Les grandes personnes parlent de la vie - qui a l'air d'entourer leur vie comme l'eau entoure les îles - de façon désabusée. Mais en même temps, elles ont l'air d'en attendre beaucoup. J'en attends moins.
Non seulement la vie me semble brutale, mais je la trouve déloyale, si je puis dire. Ainsi ce nouveau-né maigre aux yeux globuleux, au front haut et fuyant, qu'on imaginerait plutôt porteur de guêtres que de petits chaussons tricotés au point mousse, est bel et bien le bébé de Wanda. Pire, il est le fils, et le portrait en miniature de ce cruel propriétaire marié à qui Wanda a dû accorder je ne sais quoi d'horrible pour que la famille ne soit pas jetée à la rue.

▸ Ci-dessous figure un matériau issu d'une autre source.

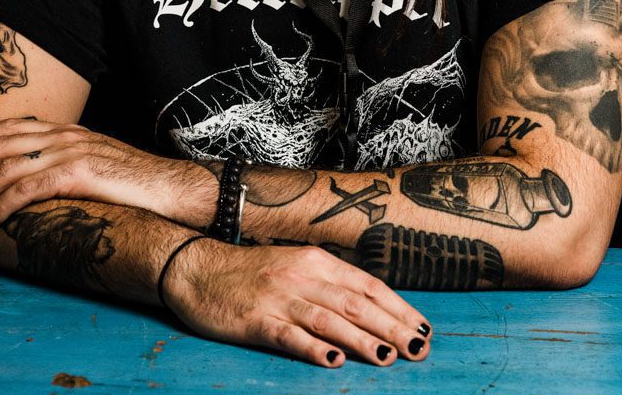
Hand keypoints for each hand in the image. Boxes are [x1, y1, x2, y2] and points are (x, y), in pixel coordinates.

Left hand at [0, 118, 196, 224]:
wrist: (171, 188)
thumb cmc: (136, 185)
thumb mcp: (97, 166)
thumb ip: (68, 166)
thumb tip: (36, 183)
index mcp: (69, 131)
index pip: (15, 125)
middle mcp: (67, 135)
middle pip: (4, 141)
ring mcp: (73, 151)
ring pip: (10, 164)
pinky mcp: (79, 173)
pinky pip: (30, 186)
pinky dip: (5, 201)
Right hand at [165, 236, 432, 368]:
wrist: (199, 269)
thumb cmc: (252, 274)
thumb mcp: (296, 268)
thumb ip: (330, 285)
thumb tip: (372, 309)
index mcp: (316, 261)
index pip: (366, 285)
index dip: (398, 307)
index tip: (423, 327)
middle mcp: (302, 276)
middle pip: (355, 302)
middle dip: (391, 326)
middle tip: (419, 347)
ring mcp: (279, 298)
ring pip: (329, 319)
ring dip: (361, 339)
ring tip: (388, 356)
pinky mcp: (256, 320)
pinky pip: (289, 335)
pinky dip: (313, 347)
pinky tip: (333, 360)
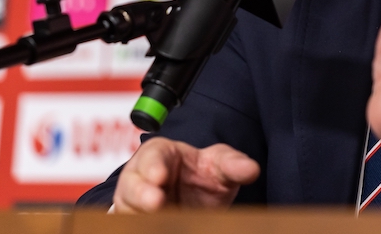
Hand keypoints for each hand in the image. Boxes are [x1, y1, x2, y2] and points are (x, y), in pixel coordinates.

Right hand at [113, 137, 259, 212]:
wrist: (196, 204)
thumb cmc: (202, 177)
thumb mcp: (219, 167)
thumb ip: (233, 165)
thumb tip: (252, 169)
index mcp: (159, 155)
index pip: (151, 156)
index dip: (153, 165)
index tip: (160, 176)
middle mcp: (140, 180)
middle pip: (131, 185)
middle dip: (141, 194)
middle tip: (155, 202)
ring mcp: (136, 206)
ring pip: (129, 210)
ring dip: (140, 213)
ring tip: (158, 213)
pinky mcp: (139, 223)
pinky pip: (137, 224)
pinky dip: (147, 224)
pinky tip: (160, 225)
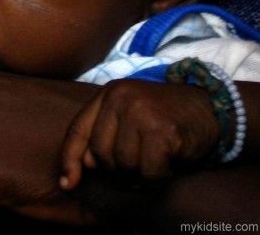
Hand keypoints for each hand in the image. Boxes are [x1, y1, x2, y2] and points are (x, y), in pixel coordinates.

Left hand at [60, 78, 219, 189]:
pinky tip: (168, 164)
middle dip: (116, 169)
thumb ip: (104, 133)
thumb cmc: (165, 116)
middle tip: (137, 164)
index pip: (77, 129)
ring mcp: (140, 111)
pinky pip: (147, 171)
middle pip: (99, 153)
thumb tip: (84, 164)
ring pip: (123, 164)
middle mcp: (120, 97)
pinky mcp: (161, 129)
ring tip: (154, 160)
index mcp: (109, 93)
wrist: (209, 107)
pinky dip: (158, 177)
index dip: (69, 159)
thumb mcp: (128, 115)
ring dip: (139, 173)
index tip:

Je ne comprends pas ce que vient faire un bébé au milieu de cette triste histoire. Maman a raconté à Reine que la femme du propriétaire ne peut avoir d'enfant, et qu'il est fou de joie à l'idée que Wanda lui ait donné un fils.
Décidément Wanda sait non seulement peindre des portraits, mais en plus, si on le lui réclame, elle peut faire un portrait en chair et en os... et je vois que certains adultes la blâment d'avoir accepté cette commande. "Pauvre Wanda, dit maman, elle seule subvient aux besoins de ses deux petites filles et de sa mère, elle n'avait pas le choix." De ses grandes et solides mains de sculpteur, Wanda tient l'enfant et lui sourit avec calme, semblant lui dire : voilà, mon garçon, la vie est ainsi faite, nous devons nous en accommoder.
Et moi je parcours des yeux cette salle d'hôpital, où sur chaque lit en fer se vit une histoire avec si peu de place pour la jouer, une salle remplie d'histoires entassées sous vos yeux, chaque histoire touchant sa voisine comme les alvéoles de la ruche, toute ces filles sans mari sur leur lit de pensionnaire, tous ces bébés, tous ces gens bruyants qui apportent des fleurs, des paquets, s'installent, prennent toue la place.
J'aime mieux les histoires de mes livres, où chaque héros dispose de pages et de pages pour ses aventures, sans que personne ne vienne lui disputer sa place. Du début à la la fin du livre, c'est son prénom qui revient sans cesse, et les choses finissent toujours par bien tourner pour lui. Reine dit souvent chienne de vie, mais ne dirait pas chien de livre. Même pour Sans famille, où Rémi est comme elle un enfant trouvé - trop souvent maltraité.
La vie, je vois qu'on ne peut pas la reposer comme un livre, pour la reprendre selon son caprice. Elle est toujours là autour des gens, à les harceler, à se transformer et transformer sans leur demander leur avis. Je ne l'aime pas.